Oppenheim began his career with ephemeral interventions into the landscape, like "Landslide" (1968), which involved adding a configuration of angled boards around the Long Island Expressway, and "Gallery Transplant" (1969), for which he etched the dimensions of a gallery in the snow — a phantom space that disappeared as the temperature changed.

On his Web site, Oppenheim summed up the important stages in his subsequent work in the following way: From 1970 to 1974, he worked with his own body "to challenge the self," creating performances like "Reading Position for Second Degree Burn" (1970), for which he lay in the sun for five hours with nothing but an open book on his chest; in 1981, Oppenheim began his so-called "machine pieces," complex, space-filling contraptions he described as metaphors for the unpredictable nature of the artistic process (one of these works, involving live fireworks, went berserk at a Soho gallery in 1982, causing firetrucks to be called); after the mid-1980s, he focused on the "transformation of everyday objects in art" in works like "Chair/Pool" (1996), a giant chair made from pipes and steel mesh, containing two tons of water, made for a sculpture park in Lithuania.
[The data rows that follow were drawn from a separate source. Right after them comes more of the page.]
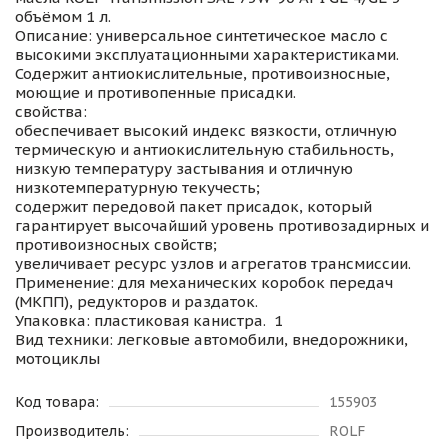
объёмом 1 л.
Описание: универсальное синтетическое масло с
высокими эксплуатационными характеристиками.
Содержит антиокислительные, противоизносные,
моющие и противопенные присадки.
свойства:
обеспечивает высокий индекс вязкости, отличную
термическую и антиокислительную стабильность,
низкую температуру застывания и отличную
низкотемпературную текучесть;
содержит передовой пакет присадок, который
гарантирует высочайший уровень противозадирных и
противоизносных свойств;
увеличивает ресурс узлов и агрегатов трансмиссии.
Применение: для механических коробок передач
(МКПП), редукторов и раздаток.
Упаковка: пластиковая канистра. 1
Вид техники: легковые автомобили, внедорожники,
мотоциклы
Код товара:
155903
Производитель:
ROLF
This last series seamlessly morphed into the mode of art-making that would preoccupy the last decades of Oppenheim's life: large-scale public artworks, often combining aspects of architecture with aspects of sculpture. Often, these works, which put Oppenheim's iconoclastic sensibility on very public display, proved controversial. Most notoriously, his "Device to Root Out Evil" — a church turned upside-down originally seen at the 1997 Venice Biennale — had difficulty finding a permanent location, being deemed too controversial for locations in New York and Stanford, ending up for a time in a Vancouver park before being moved again because the monumental sculpture blocked views.